• **Ejercicios**
A: Reescribe el fragmento del texto sobre la medicina de familia que va de "Al final, ¿con" a "horario de tarde.", cambiando "cirugía menor" por "pequeña cirugía".
B: Según el texto sobre la medicina de familia, ¿qué estructuras de presión o representativas olvidaron los médicos de familia vía MIR?
C: Prosigue el texto sobre la medicina de familia a partir de su última frase.

• **Texto mostrado**
Al final, ¿con qué nos quedaremos?

Por otra parte:

 

­ Podrían enumerarse múltiples desincentivos y pocos incentivos para la realización de cirugía menor o infiltraciones.

­ Aceptamos de mal grado trabajar en horario de tarde.

­ Persiste nuestra incapacidad para poder actuar como abogados de nuestros pacientes dentro del sistema, de poder negociar para ellos las mejores prestaciones.

­ Casi generalizado desconocimiento de nuestro trabajo en el pregrado. ¿Quién puede escoger positivamente lo que desconoce?

 

Otro punto importante para entender el devenir del conflicto radica en el hecho de que los médicos de familia vía MIR, creyendo tener la «razón» y la ley de nuestra parte, olvidamos la participación en estructuras de presión y/o representativas (colegios de médicos, sindicatos, partidos políticos). El resultado ha sido un desequilibrio negociador del que debemos sacar conclusiones.

Sintetizando las viejas y nuevas amenazas, podríamos resumirlas en las siguientes:

 

­ Persistencia de las condiciones de trabajo del viejo modelo tras más de 10 años de reforma. Su persistencia supone un desdoro de nuestro sistema sanitario, una afrenta para la población y un insulto para el médico.

­ La extraordinaria carga burocrática que envuelve el hecho asistencial (modelo de receta, partes de confirmación, etc.) y que denigra el quehacer cotidiano del médico de familia. En los próximos años, todos los esfuerzos para desterrar esta lacra serán pocos. La inexistencia generalizada de la cartilla sanitaria individual, la insuficiente informatización de las consultas, agravan la situación.

­ La escasa autonomía profesional que el sistema permite al auténtico gestor, es decir, el médico asistencial; el inmodificable mundo de los canales de comunicación, la pléyade de innecesarios burócratas.

• **Datos mostrados**

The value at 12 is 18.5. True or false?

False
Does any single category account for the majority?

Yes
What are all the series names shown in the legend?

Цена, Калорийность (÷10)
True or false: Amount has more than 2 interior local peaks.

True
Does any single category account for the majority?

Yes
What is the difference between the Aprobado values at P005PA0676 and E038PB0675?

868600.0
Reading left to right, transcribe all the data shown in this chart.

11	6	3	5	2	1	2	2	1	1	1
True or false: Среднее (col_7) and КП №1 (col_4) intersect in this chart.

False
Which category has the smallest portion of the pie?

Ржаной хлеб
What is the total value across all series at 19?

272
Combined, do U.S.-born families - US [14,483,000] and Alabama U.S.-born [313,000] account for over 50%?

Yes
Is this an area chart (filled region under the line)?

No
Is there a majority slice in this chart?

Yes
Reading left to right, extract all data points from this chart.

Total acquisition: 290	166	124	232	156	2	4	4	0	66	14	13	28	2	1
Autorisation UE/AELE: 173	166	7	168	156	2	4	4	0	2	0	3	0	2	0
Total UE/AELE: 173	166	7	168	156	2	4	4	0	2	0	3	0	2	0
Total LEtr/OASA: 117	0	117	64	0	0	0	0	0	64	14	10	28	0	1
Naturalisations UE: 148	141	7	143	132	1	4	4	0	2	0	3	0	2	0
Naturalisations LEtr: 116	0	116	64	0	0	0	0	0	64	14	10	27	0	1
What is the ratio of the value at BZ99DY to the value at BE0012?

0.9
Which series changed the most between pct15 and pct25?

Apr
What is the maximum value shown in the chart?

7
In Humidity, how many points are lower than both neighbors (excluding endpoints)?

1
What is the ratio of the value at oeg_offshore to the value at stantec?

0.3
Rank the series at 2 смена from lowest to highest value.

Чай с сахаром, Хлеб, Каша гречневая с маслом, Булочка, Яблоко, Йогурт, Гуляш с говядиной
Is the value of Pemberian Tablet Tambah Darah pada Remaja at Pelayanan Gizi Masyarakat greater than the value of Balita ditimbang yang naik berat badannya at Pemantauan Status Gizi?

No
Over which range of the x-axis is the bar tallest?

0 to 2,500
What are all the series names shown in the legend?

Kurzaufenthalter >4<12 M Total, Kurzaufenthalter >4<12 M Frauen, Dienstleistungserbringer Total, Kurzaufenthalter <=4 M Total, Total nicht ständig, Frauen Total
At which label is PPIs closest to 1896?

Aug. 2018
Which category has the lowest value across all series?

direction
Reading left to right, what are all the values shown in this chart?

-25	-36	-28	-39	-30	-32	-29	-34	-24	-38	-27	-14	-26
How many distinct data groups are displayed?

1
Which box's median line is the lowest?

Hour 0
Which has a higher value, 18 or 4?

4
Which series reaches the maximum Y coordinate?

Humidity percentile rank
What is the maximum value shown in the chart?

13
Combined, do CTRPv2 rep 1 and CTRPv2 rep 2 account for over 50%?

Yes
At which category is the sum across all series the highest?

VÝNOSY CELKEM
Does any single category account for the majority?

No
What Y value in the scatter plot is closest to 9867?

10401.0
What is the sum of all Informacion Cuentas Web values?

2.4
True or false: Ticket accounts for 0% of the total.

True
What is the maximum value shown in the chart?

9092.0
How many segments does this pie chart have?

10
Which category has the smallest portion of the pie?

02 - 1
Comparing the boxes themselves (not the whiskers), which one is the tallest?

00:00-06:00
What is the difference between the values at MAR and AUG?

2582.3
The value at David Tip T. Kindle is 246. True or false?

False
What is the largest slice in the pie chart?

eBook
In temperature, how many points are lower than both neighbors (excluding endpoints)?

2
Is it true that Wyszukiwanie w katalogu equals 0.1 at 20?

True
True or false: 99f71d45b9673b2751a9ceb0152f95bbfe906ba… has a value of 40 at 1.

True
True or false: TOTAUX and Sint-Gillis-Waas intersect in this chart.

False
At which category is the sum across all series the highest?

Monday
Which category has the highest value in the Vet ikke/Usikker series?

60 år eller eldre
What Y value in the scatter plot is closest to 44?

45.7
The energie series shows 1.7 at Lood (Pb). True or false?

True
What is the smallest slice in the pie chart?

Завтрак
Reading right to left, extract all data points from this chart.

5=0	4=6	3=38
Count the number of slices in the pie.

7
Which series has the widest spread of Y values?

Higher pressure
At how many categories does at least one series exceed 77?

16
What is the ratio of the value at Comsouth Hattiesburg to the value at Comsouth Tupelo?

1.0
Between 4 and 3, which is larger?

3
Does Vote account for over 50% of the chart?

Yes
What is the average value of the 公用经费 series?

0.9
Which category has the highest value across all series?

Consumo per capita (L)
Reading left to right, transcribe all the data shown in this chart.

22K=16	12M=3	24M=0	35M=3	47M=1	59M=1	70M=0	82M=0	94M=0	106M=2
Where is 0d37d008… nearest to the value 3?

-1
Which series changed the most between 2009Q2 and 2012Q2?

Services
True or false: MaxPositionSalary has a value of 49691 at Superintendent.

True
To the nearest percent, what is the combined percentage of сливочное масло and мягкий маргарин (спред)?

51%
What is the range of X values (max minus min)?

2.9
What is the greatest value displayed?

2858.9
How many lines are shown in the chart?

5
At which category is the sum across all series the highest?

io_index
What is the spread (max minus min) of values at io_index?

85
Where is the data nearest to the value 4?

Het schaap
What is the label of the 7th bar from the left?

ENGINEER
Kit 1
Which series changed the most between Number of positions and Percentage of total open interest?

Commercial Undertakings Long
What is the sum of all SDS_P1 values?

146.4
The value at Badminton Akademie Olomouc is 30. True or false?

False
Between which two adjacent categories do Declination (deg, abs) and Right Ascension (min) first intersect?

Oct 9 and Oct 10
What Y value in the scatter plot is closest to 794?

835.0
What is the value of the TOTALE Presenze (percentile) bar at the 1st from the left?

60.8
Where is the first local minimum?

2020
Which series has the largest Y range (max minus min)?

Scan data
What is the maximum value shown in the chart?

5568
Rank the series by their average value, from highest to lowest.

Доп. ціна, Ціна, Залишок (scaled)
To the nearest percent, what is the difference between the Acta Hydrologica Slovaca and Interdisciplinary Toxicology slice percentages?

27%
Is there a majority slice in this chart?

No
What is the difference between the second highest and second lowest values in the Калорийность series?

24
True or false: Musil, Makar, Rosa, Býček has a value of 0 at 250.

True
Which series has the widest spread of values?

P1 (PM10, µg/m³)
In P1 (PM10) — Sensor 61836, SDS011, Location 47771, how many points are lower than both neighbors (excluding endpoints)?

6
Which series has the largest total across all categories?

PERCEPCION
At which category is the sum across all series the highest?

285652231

• **Respuestas numeradas**
A:
Al final, ¿con qué nos quedaremos?

Por otra parte:

 

­ Podrían enumerarse múltiples desincentivos y pocos incentivos para la realización de pequeña cirugía o infiltraciones.

­ Aceptamos de mal grado trabajar en horario de tarde.

B: Los colegios de médicos, los sindicatos y los partidos políticos.

C:
­ Los insuficientes incentivos para la buena praxis o para ampliar la oferta de servicios. Asumir nuevas actividades con un sueldo fijo a fin de mes es un ejercicio de voluntarismo sobre el que no cabe imaginar que pueda edificarse ningún sistema.

­ La ausencia de formación en medicina de familia en el pregrado.

 

En este contexto, las fuentes de conflicto reseñadas al principio del artículo adquieren otra dimensión, a mi juicio más pequeña. La titulación no puede desunirnos, el acceso al título sólo nos exige un mínimo esfuerzo para el consenso y en cuanto a los baremos, unos debemos entender que tres años no capacitan para toda una vida laboral, y los otros deben admitir el mérito y el esfuerzo del acceso a esa formación, así como sus excelentes resultados formativos.

Lo que sí está claro es que el acuerdo es una necesidad de primer orden, la más importante, la más perentoria; vaya a ser que mientras discutimos si se trata de galgos o podencos nos quedemos todos relegados de nuevo a atender patología banal y a extender partes de confirmación, vaya a ser que nuestros futuros colegas nos acusen de haberles legado una desdibujada y poco atractiva imagen del médico de familia y de su entorno de trabajo.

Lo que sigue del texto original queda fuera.